■ **Extract**
________

Rhys-Korbi Meeting 2025-11-06

Author

Korbinian Friedl

1 Pre-meeting notes

I had planned to, as a next step, introduce the possibility of a single agent considering multiple CID. But now I am wondering, do we even need that?
- I think the reason why I thought we should do that is because it is implicit in II-CG that agents can have that kind of uncertainty
- But if we are invoking (Richens and Everitt 2024), then probably we should just say that they learn exactly one model, no?
And then maybe the kinds of modifications we thought might be necessary to the definition of a policy, and in particular what a policy can depend on, are maybe not necessary?
- Because in a CBN, there always will exist a function that gives \(P(C=c \mid \mathbf{Pa}^D)\), right? So if an agent wants to choose an honest policy, the policy function can just be exactly that?
- If later, in a full II-CG setting, we want to allow something like: The agent’s policy is to say what they think the other agent thinks, then maybe modifications are still necessary?
Go through my draft of section 3.2
Richens and Everitt issue from yesterday evening
Next steps

2 Meeting notes

Read 6.4, mitigating deception, in Rhys’ thesis
Look into Rhys’ long part on goal misgeneralisation in the original draft and adapt definition accordingly
- Goal misgeneralisation is when you preserve capabilities but your goals change — you capably pursue different goals, under distributional shifts.

________

■ **Work instructions**
**a)** In the meeting notes, which section of Rhys' thesis is listed to be read?
**b)** From the meeting notes above, print everything from "Read 6.4, mitigating" down to "under distributional shifts.".

■ **Material provided**
________

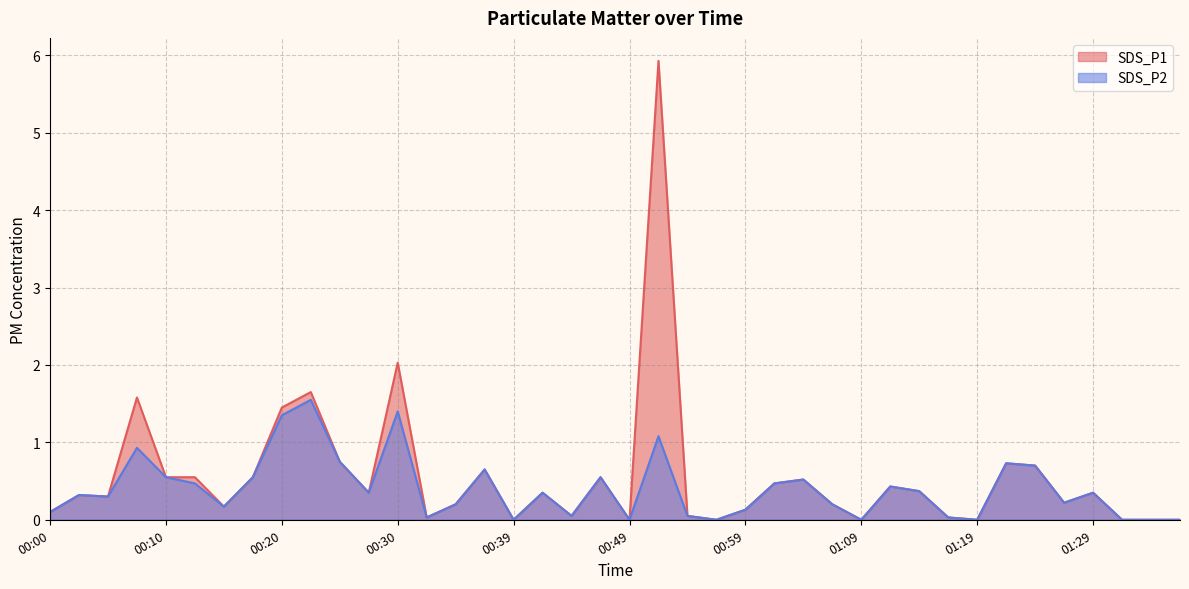

What is the label of the 35th point from the right?

00:13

________

■ **Solution list**
**a)** Section 6.4, on mitigating deception.

**b)**
Read 6.4, mitigating deception, in Rhys’ thesis
Look into Rhys’ long part on goal misgeneralisation in the original draft and adapt definition accordingly
- Goal misgeneralisation is when you preserve capabilities but your goals change — you capably pursue different goals, under distributional shifts.